1 result for (book:tps4 AND heading:"delet session novemb 28 1977" AND stemmed:framework)
[... 1 paragraph ...]
(Jane has been employing to good effect Seth’s suggestion about using the red star, as he gave that idea in the last deleted session. Various changes continue to take place throughout her body. For myself, I wanted Seth’s comments on the Spanish Framework 2 connections that he detailed last session, re Ryerson, Macdonnel, our books being translated, and the card from Carlos Smith; I wondered what had initiated any Framework 2 connections for us via Spain, since we had no interests of note there.
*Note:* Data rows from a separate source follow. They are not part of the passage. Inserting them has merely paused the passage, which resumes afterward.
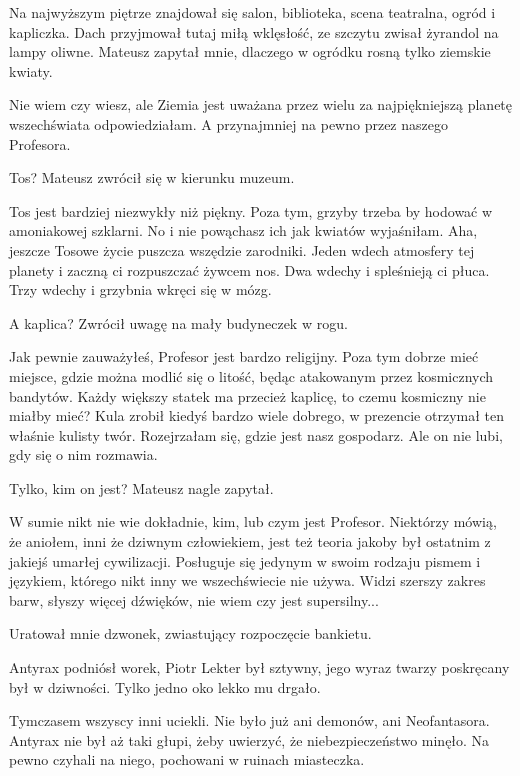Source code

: Na najwyższym piętrze znajdował się salon, biblioteka, scena teatralna, ogród i kapliczka.
Dach przyjmował tutaj miłą wklęsłość, ze szczytu zwisał żyrandol na lampy oliwne.
Mateusz zapytał mnie, dlaczego w ogródku rosną tylko ziemskie kwiaty.

\ds{} Nie wiem czy wiesz, ale Ziemia jest uważana przez wielu za najpiękniejszą planetę wszechświata \dm{} odpowiedziałam. \dm{}
A przynajmniej na pewno przez naszego Profesora. \de{}

\ds{} Tos? \dm{} Mateusz zwrócił się w kierunku muzeum. \de{}

\ds{} Tos jest bardziej niezwykły niż piękny. Poza tym, grzyby trzeba by hodować w amoniakowej szklarni.
No i nie powąchasz ich jak kwiatów \ds{} wyjaśniłam. \dm{} Aha, jeszcze Tosowe życie puszcza wszędzie zarodniki. 
Jeden wdech atmosfery tej planety i zaczną ci rozpuszczać żywcem nos. Dwa wdechy i spleśnieją ci płuca. Trzy wdechy i grzybnia wkręci się w mózg. \de{}

\ds{} A kaplica? \dm{} Zwrócił uwagę na mały budyneczek w rogu. \de{}

\ds{} Jak pewnie zauważyłeś, Profesor jest bardzo religijny. Poza tym dobrze mieć miejsce, gdzie można modlić się o litość, będąc atakowanym przez kosmicznych bandytów. 
Każdy większy statek ma przecież kaplicę, to czemu kosmiczny nie miałby mieć? Kula zrobił kiedyś bardzo wiele dobrego, w prezencie otrzymał ten właśnie kulisty twór. \dm{}
Rozejrzałam się, gdzie jest nasz gospodarz. \dm{}
Ale on nie lubi, gdy się o nim rozmawia. \de{}

\ds{} Tylko, kim on jest? \dm{} Mateusz nagle zapytał. \de{}

\ds{} W sumie nikt nie wie dokładnie, kim, lub czym jest Profesor. Niektórzy mówią, że aniołem, inni że dziwnym człowiekiem,
jest też teoria jakoby był ostatnim z jakiejś umarłej cywilizacji. 
Posługuje się jedynym w swoim rodzaju pismem i językiem, którego nikt inny we wszechświecie nie używa.
Widzi szerszy zakres barw, słyszy więcej dźwięków, nie wiem czy jest supersilny... \de{}

Uratował mnie dzwonek, zwiastujący rozpoczęcie bankietu.

\divider{}

Antyrax podniósł worek, Piotr Lekter był sztywny, jego wyraz twarzy poskręcany był w dziwności. Tylko jedno oko lekko mu drgało.

Tymczasem wszyscy inni uciekli. Nie było już ani demonów, ani Neofantasora. Antyrax nie był aż taki głupi, żeby uwierzyć, że niebezpieczeństwo minęło. 
Na pewno czyhali na niego, pochowani w ruinach miasteczka.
(Last August Jane received a letter from Nelson Hayes, who was one of her professors at Skidmore. Actually, it was a note from him to Prentice-Hall, asking for review copies of the Seth books, and that his note be forwarded to Jane. He wanted her to write him. I kept the letter, finding it after it had been initially misplaced, feeling for some reason that Jane shouldn’t answer it at the time: I trusted my intuitions, then. This was before Seth began the Frameworks 1 and 2 material, I believe. Jane mentioned the note at various times, wondering what had happened to it.
[... 6 paragraphs ...]
The Protestant work ethics give you great technology sometimes. Sometimes they provide a backbone, an impetus, a direction, a framework, in which people not specifically gifted can find a place, sometimes. Protestant work ethics do not produce great art, and they can finally undo the good that they have done, by turning all work into a meaningless performance in which the product itself becomes a means to an end, and loses any esthetic value.
[... 2 paragraphs ...]
In that framework, you each found yourselves artistically gifted. While you went to art school, you recognized that in larger terms art cannot be taught, merely basic techniques. Ruburt recognized that no one can teach you to write. You could not therefore count on a series of well-known steps to bring you to your own, as a carpenter or a doctor, or a dentist (humorously) can.
You had no social or cultural framework, then, ready-made for you to follow. Nor did you have any certainty that any self-imposed period of training and learning would succeed in leading you to your goals. In practical terms your goals were nebulous enough, in that there would be no degrees granted you, to say you had achieved them. You also had to survive economically.
[... 8 paragraphs ...]
In Framework 2 your abilities from birth seek their fulfillment, not at your expense, not despite your own best interests. Your biology, your abilities, your mind and your emotions, are not conflicting elements, one battling the others so that you must fight to attain your goals. In Framework 2, effortlessly all patterns are set into motion at your birth, opening up innumerable probable pathways, each leading to the best fulfillment of your potential, so that events, chance encounters, everything works together.
[... 4 paragraphs ...]
The instances of Framework 2 activity as you become aware of them will show you the true nature of creativity, and acquaint you with the mental feeling of freedom and spontaneity. You have not understood the connections between your work and your life. A problem in a painting or in a book might be solved through an hour’s lovemaking, for often what might seem to be a problem of technique is, as you are beginning to understand, an emotional equation instead. None of your impulses are meaningless. You cannot separate your work from your life. Spontaneity as you understand it now, in the light of your knowledge, can only add to your work, for it is not meaningless license, nor is it composed of impulses contrary to your work.
[... 2 paragraphs ...]
(10:35–11:05.) If you are born into a time that does not seem conducive to your talents, it is because that society offers needed counterpoints to questions that concern you, or because it provides a particular kind of framework that will color your abilities in a certain direction, bringing out nuances or accomplishments not possible otherwise.
[... 2 paragraphs ...]
His intent in Framework 2 was so clear that his creative spontaneity was retained to a large degree despite the blankets he threw upon it. He equated, again, the writer or poet as highly gifted but emotionally not stable, so that he thought he had to set himself against his own nature in order to produce.
[... 2 paragraphs ...]
In Framework 2, your writing abilities were also known, of course, and they continue to develop, continue to seek for outlet, continue to search for a pattern; despite your relative abandonment of them, they came to the fore. It may not seem so, but only your ideas of time, and not time itself, relatively closes your mind to the idea of a book of your own. For once stated, that desire —which is a desire—would lead to insights and inspirations that would collect in odd hours, scribbled down in a few moments, that would lead quite easily to a finished product.
I want Ruburt, again, to encourage spontaneity in all areas, and to trust that the spontaneity is the result of quite orderly sequences in Framework 2, and of larger patterns of creativity that are not yet consciously apparent. I want him to allow for greater physical spontaneity, to perform a physical act when he feels like it, and for greater psychic and creative spontaneity, both in his working hours and outside them; to concentrate on creativity, not time; for then you use time and it does not use you.